Poucos estrangeiros se atreviam a aceitar uma proposta de trabalho na Guiana até pouco tempo atrás. A vida nunca foi fácil na ex-colônia britânica, vizinha do Brasil e da Venezuela. As ruas de terra, transporte caótico e animais soltos não animavam ninguém.
Recentemente, no entanto, essa realidade começou a mudar. As vacas e galinhas, herança da imigração indiana, continuam passeando nas ruas, cheias de vendedores de especiarias e peixe fresco, mas as perspectivas de crescimento econômico são inigualáveis.
Mesmo em meio à crise do coronavírus, que deve fazer o PIB mundial retrair pelo menos 5% este ano, a economia da Guiana deve crescer 86%, segundo o Fundo Monetário Internacional (FMI), na maior expansão a ser registrada em 2020. Com a população de apenas 800.000 habitantes dividida entre a zona rural, o litoral e as cidades, o país, por sinal, tem menos de 700 casos da covid-19.
A Guiana sempre foi considerada um dos países mais pobres do mundo, com a economia baseada no cultivo da cana-de-açúcar, na extração de minérios e na pesca. Este ano, deverá dar um salto de expansão econômica poucas vezes visto no mundo. A renda per capita, de 5.200 dólares, deve dobrar.
Engenheiros americanos e de outros países têm recebido convites irrecusáveis para trabalhar na Guiana. Muitos aceitaram ofertas da ExxonMobil e outras petroleiras que se instalaram no país recentemente.
Há alguns anos, foram descobertas enormes reservas de petróleo no litoral do país, a menos de 200 quilômetros do continente, no mar do Caribe. Em dezembro do ano passado, a ExxonMobil deu início à exploração do petróleo. Segundo o Credit Suisse, a companhia deve extrair 750.000 barris de petróleo por dia. Até o final da década, deverão ser obtidos 1,2 milhão de barris por dia.
“É muita coisa”, diz a americana Lisa Viscidi, diretora de energia e mudanças climáticas do instituto The Dialogue, dedicado a estudos econômicos e geopolíticos na América Latina. “Resta saber se o país terá condições de absorver e usar corretamente a súbita riqueza”.
A Guiana se tornou independente do Reino Unido em 1966. Até então, uma das principais atividades econômicas era a exploração do látex, feita por descendentes de africanos e indianos que foram levados para o protetorado britânico. A mistura de culturas, no entanto, não foi bem-sucedida no país. Até hoje, a população indiana não convive muito bem com a africana, o que acaba criando divisões políticas. Com a descoberta de petróleo, grupos rivais acirraram a disputa pelo poder – e pelos royalties.
O resultado das eleições presidenciais, realizadas em março, foi confirmado apenas no final de julho. A recontagem dos votos comprovou que a vitória da oposição e Mohamed Irfaan Ali assumiu a presidência. O impasse político motivou os Estados Unidos a suspender a validade do passaporte de vários membros do antigo governo, em uma pressão para que houvesse um novo presidente.

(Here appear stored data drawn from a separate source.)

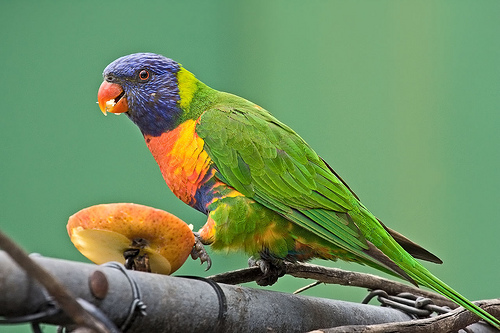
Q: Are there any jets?
A: No, there are no jets.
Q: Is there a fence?
A: No, there are no fences.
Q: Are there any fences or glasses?
A: No, there are no fences or glasses.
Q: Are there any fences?
A: No, there are no fences.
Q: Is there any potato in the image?
A: Yes, there is a potato.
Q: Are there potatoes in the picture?
A: Yes, there is a potato.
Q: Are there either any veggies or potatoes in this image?
A: Yes, there is a potato.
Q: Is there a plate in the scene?
A: No, there are no plates.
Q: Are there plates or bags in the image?
A: No, there are no plates or bags.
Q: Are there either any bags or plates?
A: No, there are no plates or bags.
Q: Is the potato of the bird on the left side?
A: Yes, the potato is on the left of the image.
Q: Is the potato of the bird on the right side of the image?
A: No, the potato is on the left of the image.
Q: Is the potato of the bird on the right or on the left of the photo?
A: The potato is on the left of the image.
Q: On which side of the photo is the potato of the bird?
A: The potato is on the left of the image.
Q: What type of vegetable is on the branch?
A: The vegetable is a potato.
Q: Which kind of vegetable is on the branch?
A: The vegetable is a potato.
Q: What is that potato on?
A: The potato is on the branch.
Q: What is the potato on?
A: The potato is on the branch.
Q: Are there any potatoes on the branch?
A: Yes, there is a potato on the branch.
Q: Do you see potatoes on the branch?
A: Yes, there is a potato on the branch.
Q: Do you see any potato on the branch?
A: Yes, there is a potato on the branch.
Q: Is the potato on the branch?
A: Yes, the potato is on the branch.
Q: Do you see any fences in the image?
A: No, there are no fences.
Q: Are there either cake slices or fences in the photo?
A: No, there are no fences or cake slices.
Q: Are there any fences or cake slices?
A: No, there are no fences or cake slices.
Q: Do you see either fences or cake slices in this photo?
A: No, there are no fences or cake slices.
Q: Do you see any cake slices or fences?
A: No, there are no fences or cake slices.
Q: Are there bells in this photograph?
A: No, there are no bells.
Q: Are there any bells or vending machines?
A: No, there are no bells or vending machines.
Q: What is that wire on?
A: The wire is on the branch.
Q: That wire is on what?
A: The wire is on the branch.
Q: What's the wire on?
A: The wire is on the branch.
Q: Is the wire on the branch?
A: Yes, the wire is on the branch.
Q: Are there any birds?
A: Yes, there is a bird.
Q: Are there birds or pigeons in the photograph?
A: Yes, there is a bird.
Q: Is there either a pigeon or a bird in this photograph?
A: Yes, there is a bird.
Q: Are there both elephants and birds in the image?
A: No, there is a bird but no elephants.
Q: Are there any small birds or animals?
A: Yes, there is a small bird.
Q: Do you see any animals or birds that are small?
A: Yes, the bird is small.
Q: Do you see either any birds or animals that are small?
A: Yes, the bird is small.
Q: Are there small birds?
A: Yes, there is a small bird.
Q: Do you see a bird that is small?
A: Yes, there is a bird that is small.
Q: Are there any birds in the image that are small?
A: Yes, there is a bird that is small.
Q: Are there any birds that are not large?
A: Yes, there is a small bird.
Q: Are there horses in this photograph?
A: No, there are no horses.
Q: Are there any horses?
A: No, there are no horses.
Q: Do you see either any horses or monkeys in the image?
A: No, there are no horses or monkeys.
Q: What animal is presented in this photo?
A: The animal is a bird.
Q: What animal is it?
A: The animal is a bird.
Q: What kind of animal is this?
A: This is a bird.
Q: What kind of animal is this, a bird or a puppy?
A: This is a bird.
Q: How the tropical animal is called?
A: The animal is a bird.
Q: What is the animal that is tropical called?
A: The animal is a bird.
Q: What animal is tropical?
A: The animal is a bird.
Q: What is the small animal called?
A: The animal is a bird.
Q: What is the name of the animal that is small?
A: The animal is a bird.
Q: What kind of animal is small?
A: The animal is a bird.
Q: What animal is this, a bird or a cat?
A: This is a bird.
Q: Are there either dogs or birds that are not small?
A: No, there is a bird but it is small.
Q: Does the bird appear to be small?
A: Yes, the bird is small.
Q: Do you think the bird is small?
A: Yes, the bird is small.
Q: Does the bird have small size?
A: Yes, the bird is small.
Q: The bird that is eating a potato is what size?
A: The bird is small.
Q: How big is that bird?
A: The bird is small.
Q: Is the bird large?
A: No, the bird is small.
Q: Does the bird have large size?
A: No, the bird is small.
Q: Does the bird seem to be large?
A: No, the bird is small.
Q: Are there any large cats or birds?
A: No, there is a bird but it is small.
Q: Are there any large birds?
A: No, there is a bird but it is small.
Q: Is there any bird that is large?
A: No, there is a bird but it is small.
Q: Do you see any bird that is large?
A: No, there is a bird but it is small.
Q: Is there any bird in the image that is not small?
A: No, there is a bird but it is small.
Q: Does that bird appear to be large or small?
A: The bird is small.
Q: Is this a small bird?
A: Yes, this is a small bird.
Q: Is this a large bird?
A: No, this is a small bird.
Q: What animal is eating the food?
A: The bird is eating the food.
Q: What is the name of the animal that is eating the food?
A: The animal is a bird.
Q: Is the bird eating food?
A: Yes, the bird is eating food.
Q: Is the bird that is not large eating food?
A: Yes, the bird is eating food.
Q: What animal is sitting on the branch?
A: The bird is sitting on the branch.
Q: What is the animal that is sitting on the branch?
A: The animal is a bird.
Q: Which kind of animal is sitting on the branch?
A: The animal is a bird.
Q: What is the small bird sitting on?
A: The bird is sitting on the branch.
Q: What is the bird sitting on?
A: The bird is sitting on the branch.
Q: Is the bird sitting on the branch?
A: Yes, the bird is sitting on the branch.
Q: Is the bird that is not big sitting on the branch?
A: Yes, the bird is sitting on the branch.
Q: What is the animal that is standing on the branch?
A: The animal is a bird.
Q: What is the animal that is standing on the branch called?
A: The animal is a bird.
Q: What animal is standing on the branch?
A: The animal is a bird.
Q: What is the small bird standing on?
A: The bird is standing on the branch.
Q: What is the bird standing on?
A: The bird is standing on the branch.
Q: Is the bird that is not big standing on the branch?
A: Yes, the bird is standing on the branch.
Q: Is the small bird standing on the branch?
A: Yes, the bird is standing on the branch.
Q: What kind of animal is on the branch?
A: The animal is a bird.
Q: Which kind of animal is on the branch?
A: The animal is a bird.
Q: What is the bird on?
A: The bird is on the branch.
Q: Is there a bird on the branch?
A: Yes, there is a bird on the branch.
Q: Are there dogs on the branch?
A: No, there is a bird on the branch.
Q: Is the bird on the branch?
A: Yes, the bird is on the branch.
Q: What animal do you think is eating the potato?
A: The bird is eating the potato.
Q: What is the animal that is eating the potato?
A: The animal is a bird.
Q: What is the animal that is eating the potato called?
A: The animal is a bird.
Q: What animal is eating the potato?
A: The animal is a bird.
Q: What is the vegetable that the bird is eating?
A: The vegetable is a potato.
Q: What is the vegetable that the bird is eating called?
A: The vegetable is a potato.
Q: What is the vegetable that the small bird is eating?
A: The vegetable is a potato.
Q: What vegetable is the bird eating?
A: The bird is eating a potato.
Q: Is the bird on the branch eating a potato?
A: Yes, the bird is eating a potato.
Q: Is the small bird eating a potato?
A: Yes, the bird is eating a potato.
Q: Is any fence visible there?
A: No, there are no fences.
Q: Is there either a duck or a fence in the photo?
A: No, there are no fences or ducks.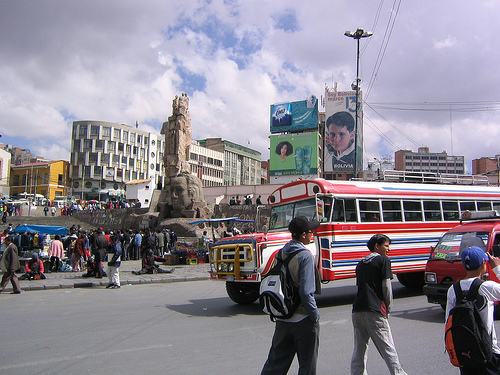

Ali, de origem indiana, deverá administrar um orçamento de bilhões de dólares de receitas do petróleo. Até 2024, o pagamento de royalties deverá representar cerca de 40% do PIB da Guiana, segundo o FMI. Este ano, já deverá responder por uma boa parte da movimentação econômica. As empresas de petróleo já contrataram milhares de trabalhadores e pagaram centenas de milhões de dólares para fornecedores locais.
O litoral do país, no Caribe, vem passando por uma explosão inédita da construção civil, com prédios novos para abrigar os funcionários das companhias de petróleo, centros de compras e de serviços. A indústria da construção e do petróleo tem aberto oportunidades de trabalho em massa. Com isso, muitos informais estão optando por empregos formais. Mesmo assim, há dúvidas sobre o futuro do país. “Há vários casos de nações muito ricas em recursos naturais nas quais a condição de vida da população é precária”, diz Lisa.
A vizinha Venezuela é um bom exemplo. O país tem as maiores reservas de petróleo do mundo, com 300,9 bilhões de barris, mas vive uma crise sem precedentes – a expectativa é que o PIB caia 10% este ano. Entre 2014 e 2019, o país perdeu 64% de sua riqueza, segundo o FMI, e se ressente da falta de combustível e produtos médico-hospitalares.
“A Venezuela centrou sua economia no petróleo e optou por importar quase todos demais produtos”, diz o analista do mercado de energia venezuelano Jose Gayra, que trabalhou na estatal PDVSA até 2018. “Com a crise econômica e a desvalorização da moeda local, isso ficou quase impossível. A Guiana não deve cometer os mesmos erros”.